DATA UNDER STUDY: Begin

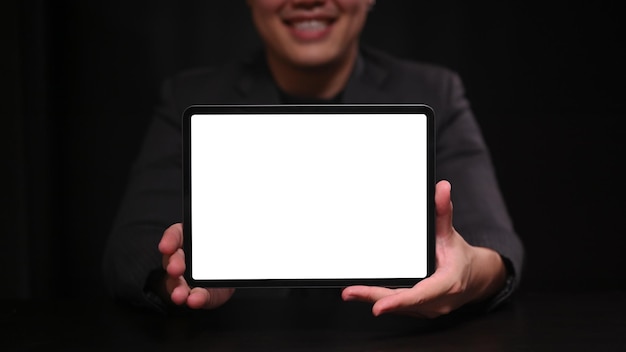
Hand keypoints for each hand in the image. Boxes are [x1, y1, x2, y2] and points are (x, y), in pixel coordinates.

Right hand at [158, 223, 234, 308]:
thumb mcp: (220, 240)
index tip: (166, 246)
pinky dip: (194, 299)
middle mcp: (182, 259)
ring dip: (178, 289)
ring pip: (176, 283)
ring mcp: (185, 279)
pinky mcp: (195, 293)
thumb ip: (223, 236)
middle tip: (175, 269)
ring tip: (180, 294)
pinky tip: (193, 300)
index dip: (169, 240)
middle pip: (174, 259)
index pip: (175, 235)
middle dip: (174, 263)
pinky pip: (193, 297)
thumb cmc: (218, 252)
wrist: (226, 272)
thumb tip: (236, 225)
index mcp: (188, 239)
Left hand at [341, 180, 506, 317]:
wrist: (476, 279)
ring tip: (351, 292)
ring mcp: (428, 309)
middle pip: (401, 302)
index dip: (398, 301)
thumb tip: (441, 189)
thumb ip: (443, 212)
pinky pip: (399, 306)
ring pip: (398, 307)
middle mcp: (437, 302)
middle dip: (372, 297)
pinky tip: (363, 293)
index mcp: (447, 284)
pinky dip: (382, 298)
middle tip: (350, 292)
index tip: (378, 307)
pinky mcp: (419, 310)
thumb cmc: (460, 258)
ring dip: (373, 299)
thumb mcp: (450, 234)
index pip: (420, 295)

DATA UNDER STUDY: End

# EXERCISE OBJECTIVE
In the listing above, find each line with the word "index" and copy it.

# WRITTEN SOLUTION
index tip: (166, 246)
index dip: (169, 240)
index pip: (175, 235)
index mcp: (188, 239)
index dip: (398, 301)
index mcp: (447, 284)
index tip: (378, 307)
index pip: (420, 295)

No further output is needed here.